Day Ten:
The Problem of Exercise

Having fallen off my stool (in Yorkshire we call it a ‘buffett’) in my attempt to simulate   swimming, I must devise another form of exercise.

No floor-based exercise such as press-ups or Yoga appeals. It’s not that I can’t get down but that it’d take me the rest of the week to get up again.

 I live in a small and generally quiet cul de sac but because everyone is home right now, each time I decide on a short walk, one of the residents pops out with the same idea, so I leap back until they’re past.

No sooner is the street clear and I venture again when the next person decides on their constitutional.    Or the lawn contractor arrives, or children from neighbouring streets come to ride their bikes.
 
I contemplated waiting until dark but with my eyesight, I’m sure to fall over one of the  cats who live here.   So after the first week, I gave up.

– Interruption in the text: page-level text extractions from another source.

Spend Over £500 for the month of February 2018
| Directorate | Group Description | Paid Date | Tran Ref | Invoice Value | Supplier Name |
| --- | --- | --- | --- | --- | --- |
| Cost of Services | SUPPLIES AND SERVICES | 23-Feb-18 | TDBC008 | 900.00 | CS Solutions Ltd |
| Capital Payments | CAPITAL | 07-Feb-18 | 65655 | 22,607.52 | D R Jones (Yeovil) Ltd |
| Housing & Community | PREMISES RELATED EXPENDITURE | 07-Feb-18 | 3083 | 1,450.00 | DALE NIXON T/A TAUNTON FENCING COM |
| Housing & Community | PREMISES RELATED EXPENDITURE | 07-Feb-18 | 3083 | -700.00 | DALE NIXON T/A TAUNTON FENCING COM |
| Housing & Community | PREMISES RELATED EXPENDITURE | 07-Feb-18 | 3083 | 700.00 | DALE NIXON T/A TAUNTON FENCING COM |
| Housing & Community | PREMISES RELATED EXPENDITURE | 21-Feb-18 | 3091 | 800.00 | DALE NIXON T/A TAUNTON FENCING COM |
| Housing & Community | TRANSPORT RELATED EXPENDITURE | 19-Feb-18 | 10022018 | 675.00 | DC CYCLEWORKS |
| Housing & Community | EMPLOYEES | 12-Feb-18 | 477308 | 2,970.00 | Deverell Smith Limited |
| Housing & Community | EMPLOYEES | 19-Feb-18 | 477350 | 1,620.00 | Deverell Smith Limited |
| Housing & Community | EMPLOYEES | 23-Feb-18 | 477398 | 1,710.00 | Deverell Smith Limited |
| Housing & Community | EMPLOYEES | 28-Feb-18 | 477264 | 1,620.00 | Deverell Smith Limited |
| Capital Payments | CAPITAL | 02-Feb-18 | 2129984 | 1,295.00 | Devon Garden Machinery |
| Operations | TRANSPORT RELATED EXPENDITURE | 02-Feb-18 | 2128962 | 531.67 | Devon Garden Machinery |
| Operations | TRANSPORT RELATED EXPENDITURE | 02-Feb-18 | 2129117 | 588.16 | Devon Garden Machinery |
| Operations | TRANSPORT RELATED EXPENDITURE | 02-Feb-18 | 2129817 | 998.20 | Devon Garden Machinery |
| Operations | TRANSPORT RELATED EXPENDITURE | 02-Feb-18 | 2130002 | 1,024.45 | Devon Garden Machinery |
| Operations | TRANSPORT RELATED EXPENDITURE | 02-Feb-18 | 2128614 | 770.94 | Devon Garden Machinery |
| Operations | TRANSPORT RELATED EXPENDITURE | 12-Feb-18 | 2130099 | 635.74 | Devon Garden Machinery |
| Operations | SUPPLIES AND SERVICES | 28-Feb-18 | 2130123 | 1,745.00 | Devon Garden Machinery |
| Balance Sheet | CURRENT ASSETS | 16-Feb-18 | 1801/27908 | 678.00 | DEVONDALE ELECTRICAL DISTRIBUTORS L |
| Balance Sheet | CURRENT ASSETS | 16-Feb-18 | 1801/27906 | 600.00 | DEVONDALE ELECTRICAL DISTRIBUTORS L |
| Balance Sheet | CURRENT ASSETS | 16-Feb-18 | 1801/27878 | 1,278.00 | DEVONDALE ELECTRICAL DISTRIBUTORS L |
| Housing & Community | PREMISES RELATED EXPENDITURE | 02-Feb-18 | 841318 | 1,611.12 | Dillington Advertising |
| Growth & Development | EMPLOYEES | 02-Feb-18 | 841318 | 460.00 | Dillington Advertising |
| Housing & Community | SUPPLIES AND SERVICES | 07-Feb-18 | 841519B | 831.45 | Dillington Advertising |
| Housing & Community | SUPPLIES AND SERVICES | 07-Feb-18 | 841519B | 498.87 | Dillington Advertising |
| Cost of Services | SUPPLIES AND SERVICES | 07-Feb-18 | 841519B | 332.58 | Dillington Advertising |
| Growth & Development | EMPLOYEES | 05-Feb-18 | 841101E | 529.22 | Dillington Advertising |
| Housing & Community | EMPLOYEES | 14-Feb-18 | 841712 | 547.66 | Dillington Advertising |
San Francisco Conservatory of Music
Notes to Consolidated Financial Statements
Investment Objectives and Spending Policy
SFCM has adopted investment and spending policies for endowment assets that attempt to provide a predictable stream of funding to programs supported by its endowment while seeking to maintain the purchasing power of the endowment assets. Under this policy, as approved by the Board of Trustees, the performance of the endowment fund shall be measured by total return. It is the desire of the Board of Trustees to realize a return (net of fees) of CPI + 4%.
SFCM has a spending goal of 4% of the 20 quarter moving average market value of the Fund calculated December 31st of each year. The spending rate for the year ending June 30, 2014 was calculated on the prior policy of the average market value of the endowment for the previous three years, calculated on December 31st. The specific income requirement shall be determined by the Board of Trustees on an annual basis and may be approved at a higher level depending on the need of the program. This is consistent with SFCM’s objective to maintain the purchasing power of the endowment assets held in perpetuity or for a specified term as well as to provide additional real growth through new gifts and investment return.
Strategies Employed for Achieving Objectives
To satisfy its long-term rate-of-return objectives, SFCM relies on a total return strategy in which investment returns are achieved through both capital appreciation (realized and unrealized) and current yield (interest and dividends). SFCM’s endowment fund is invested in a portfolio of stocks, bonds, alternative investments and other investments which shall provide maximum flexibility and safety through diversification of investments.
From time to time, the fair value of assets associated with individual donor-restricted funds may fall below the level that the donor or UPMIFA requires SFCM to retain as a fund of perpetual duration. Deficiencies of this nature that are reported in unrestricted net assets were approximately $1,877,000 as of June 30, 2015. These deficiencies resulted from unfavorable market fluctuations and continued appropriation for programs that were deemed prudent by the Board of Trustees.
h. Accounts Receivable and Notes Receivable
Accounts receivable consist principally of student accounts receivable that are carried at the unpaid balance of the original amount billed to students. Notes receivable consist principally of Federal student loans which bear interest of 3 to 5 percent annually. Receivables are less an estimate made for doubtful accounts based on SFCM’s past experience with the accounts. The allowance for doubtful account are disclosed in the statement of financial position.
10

I don’t have an exercise bike and if I walked up and down the room for half an hour a day, I’d l wear out the carpet and I don’t think the landlord would be too pleased.

 I could juggle a few tins of beans but I’m not very proficient and I’m sure to break a toe if I drop one.

There is a theory that the brain can be fooled into thinking you’re exercising.  All you have to do is concentrate on, say, running or leaping over hurdles and you expend as much energy as if you were actually  doing it. 

So from my armchair, with tea and biscuits to hand, I’m now going to run a marathon.